The RealReal is winding down its beauty business to focus on its luxury consignment business amid an ongoing streamlining at the US resale giant.
“We’re prioritizing our efforts on growing our luxury consignment business,” a spokesperson told WWD.
“With that, we have been deemphasizing the direct side of our business, including our beauty category, which is a small piece of our marketplace.”
The spokesperson added that the company will “continue to sell through the existing inventory and sunset the category”.
It comes as many fashion businesses look to cut costs and refocus on their most profitable categories and operations against a backdrop of high inflation and economic uncertainty.
In February last year, The RealReal announced plans to cut 230 jobs - or 7 percent of its workforce - a stark U-turn on its previous plans to bulk up its staff in expectation of a late-pandemic surge in demand.
The company also announced at the time it would close two of its flagship stores in San Francisco and Chicago; two neighbourhood stores in Atlanta and Austin; two luxury consignment offices in Miami and Washington; and any co-located logistics hubs.
It also said it would reduce its office spaces in California, San Francisco, and New York.
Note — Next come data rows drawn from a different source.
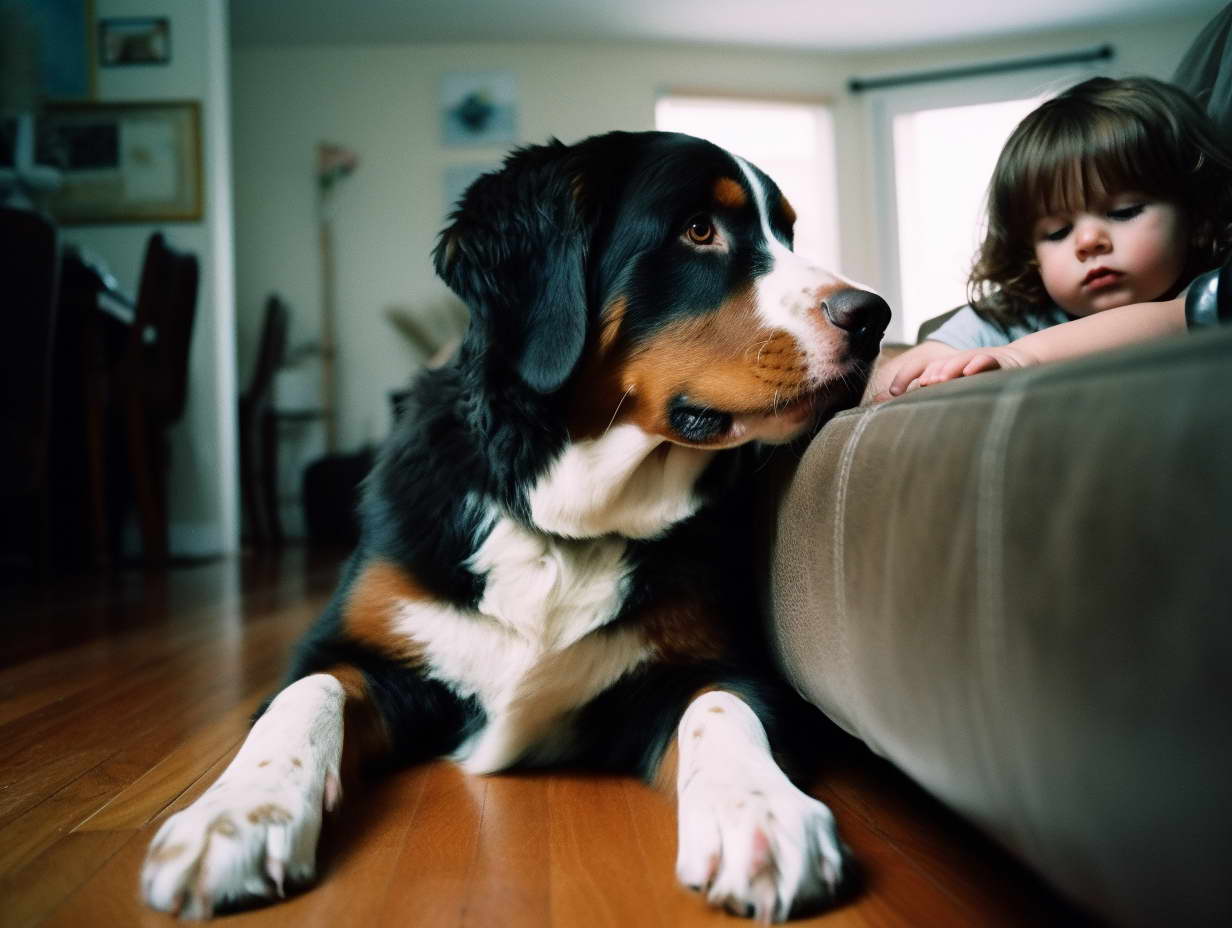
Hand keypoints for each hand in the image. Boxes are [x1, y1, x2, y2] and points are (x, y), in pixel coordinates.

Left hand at [888, 345, 1034, 395]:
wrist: (1018, 361)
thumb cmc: (980, 380)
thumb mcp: (954, 389)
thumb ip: (928, 397)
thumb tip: (893, 410)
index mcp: (943, 368)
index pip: (918, 368)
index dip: (904, 377)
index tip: (893, 393)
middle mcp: (956, 362)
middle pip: (937, 363)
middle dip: (927, 373)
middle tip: (921, 384)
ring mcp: (975, 359)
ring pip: (958, 360)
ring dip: (947, 368)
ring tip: (936, 379)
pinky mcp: (998, 360)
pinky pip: (986, 360)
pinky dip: (978, 364)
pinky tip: (969, 372)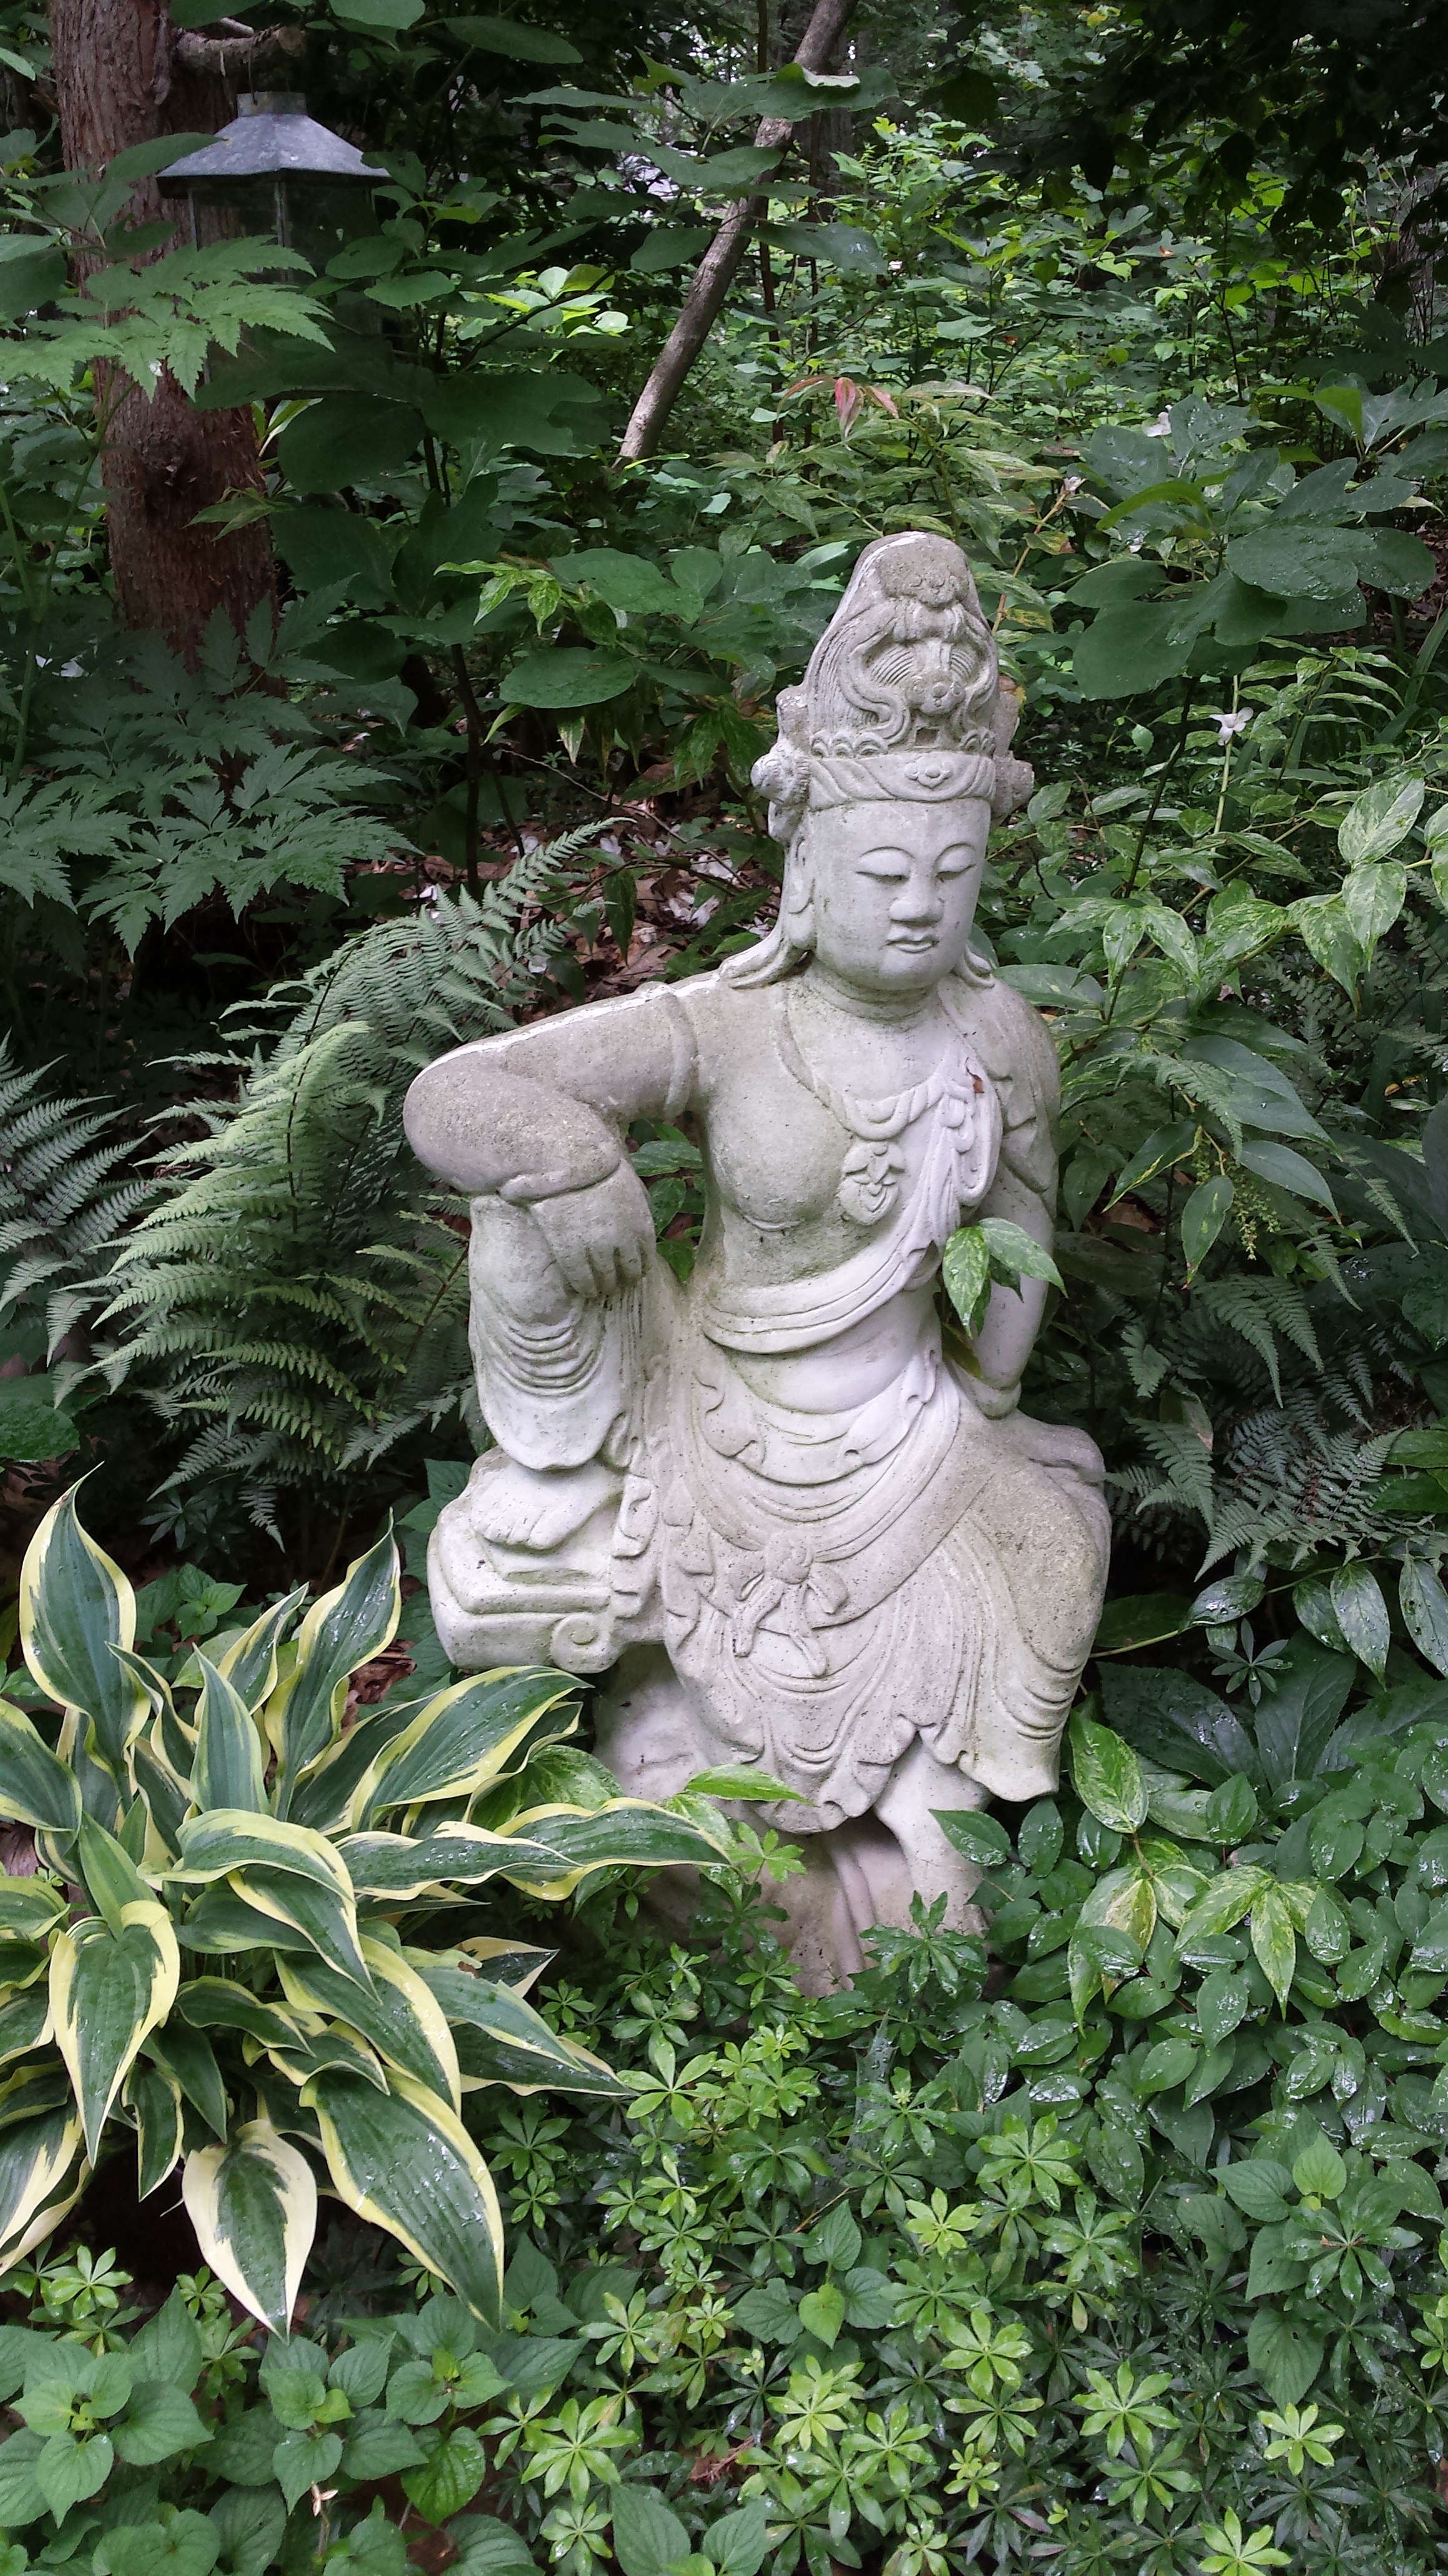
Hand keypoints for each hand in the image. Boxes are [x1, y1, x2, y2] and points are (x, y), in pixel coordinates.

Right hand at [528, 1163, 655, 1299]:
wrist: (570, 1163)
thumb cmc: (600, 1166)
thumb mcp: (631, 1182)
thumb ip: (639, 1201)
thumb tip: (643, 1207)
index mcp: (642, 1226)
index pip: (646, 1260)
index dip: (638, 1269)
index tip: (632, 1273)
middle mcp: (624, 1243)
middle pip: (628, 1274)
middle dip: (622, 1280)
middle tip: (615, 1283)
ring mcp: (597, 1250)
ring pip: (605, 1280)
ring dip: (603, 1287)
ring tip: (598, 1289)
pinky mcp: (571, 1252)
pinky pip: (581, 1279)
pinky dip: (584, 1287)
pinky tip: (583, 1289)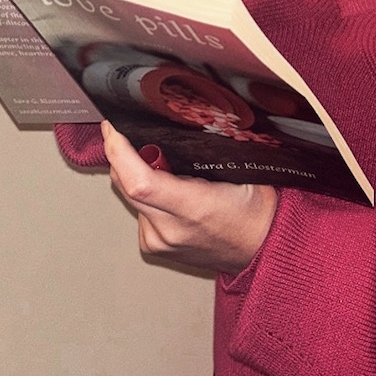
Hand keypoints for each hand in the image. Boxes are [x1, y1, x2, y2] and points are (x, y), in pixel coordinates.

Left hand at [101, 122, 277, 274]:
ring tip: (166, 170)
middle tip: (137, 137)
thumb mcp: (235, 167)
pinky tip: (167, 194)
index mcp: (193, 207)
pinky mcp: (153, 247)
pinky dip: (144, 196)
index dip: (118, 152)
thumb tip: (161, 129)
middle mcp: (171, 230)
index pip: (139, 181)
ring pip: (127, 195)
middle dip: (123, 155)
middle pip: (125, 184)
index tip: (112, 129)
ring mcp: (159, 242)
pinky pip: (137, 211)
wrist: (262, 247)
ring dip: (135, 176)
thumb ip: (195, 153)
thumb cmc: (254, 209)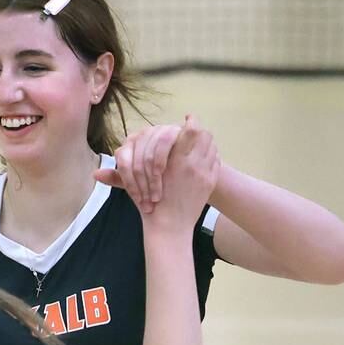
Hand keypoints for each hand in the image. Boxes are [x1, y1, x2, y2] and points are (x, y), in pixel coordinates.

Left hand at [94, 124, 179, 212]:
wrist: (190, 168)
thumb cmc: (162, 175)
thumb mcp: (140, 180)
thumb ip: (119, 178)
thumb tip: (95, 174)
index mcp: (129, 146)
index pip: (124, 164)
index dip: (130, 185)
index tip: (139, 202)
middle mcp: (140, 135)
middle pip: (136, 161)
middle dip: (142, 186)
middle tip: (149, 203)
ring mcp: (157, 130)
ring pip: (150, 154)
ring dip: (154, 178)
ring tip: (159, 196)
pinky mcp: (175, 130)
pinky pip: (165, 144)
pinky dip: (164, 161)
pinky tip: (168, 175)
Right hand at [141, 115, 219, 233]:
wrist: (168, 225)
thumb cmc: (149, 203)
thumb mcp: (140, 177)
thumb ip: (140, 159)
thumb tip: (127, 148)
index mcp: (175, 160)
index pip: (191, 131)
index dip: (191, 123)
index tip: (189, 119)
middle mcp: (193, 164)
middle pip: (205, 135)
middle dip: (200, 132)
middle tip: (195, 131)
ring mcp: (204, 173)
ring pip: (212, 147)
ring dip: (206, 143)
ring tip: (199, 144)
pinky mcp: (209, 181)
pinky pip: (216, 161)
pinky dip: (211, 156)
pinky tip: (204, 158)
That news came a month after The RealReal announced the appointment of new CEO John Koryl, who has been tasked with streamlining the company’s operations and steering it to profitability.
Signs of progress
In the fourth quarter ended December 31, The RealReal managed to narrow its net loss to 39 million dollars from 52 million dollars a year earlier.
That came as its gross merchandise value (GMV) increased 13 percent to 493 million dollars, and revenue rose 10 percent to 160 million dollars.
For the full year, the company’s net loss narrowed to 196 million dollars from 236 million dollars, as GMV increased 23 percent to 1.8 billion dollars, and revenue grew 29 percent to 603 million dollars.
Commenting on the results at the time, The RealReal finance chief Robert Julian said: “The fourth quarter results demonstrated the financial progress we have made throughout 2022.
“In particular, shrinking the unprofitable direct business and growing the profitable consignment business resulted in a 490-basis-point improvement in gross margin in the fourth quarter of 2022 compared to the fourth quarter of 2021.”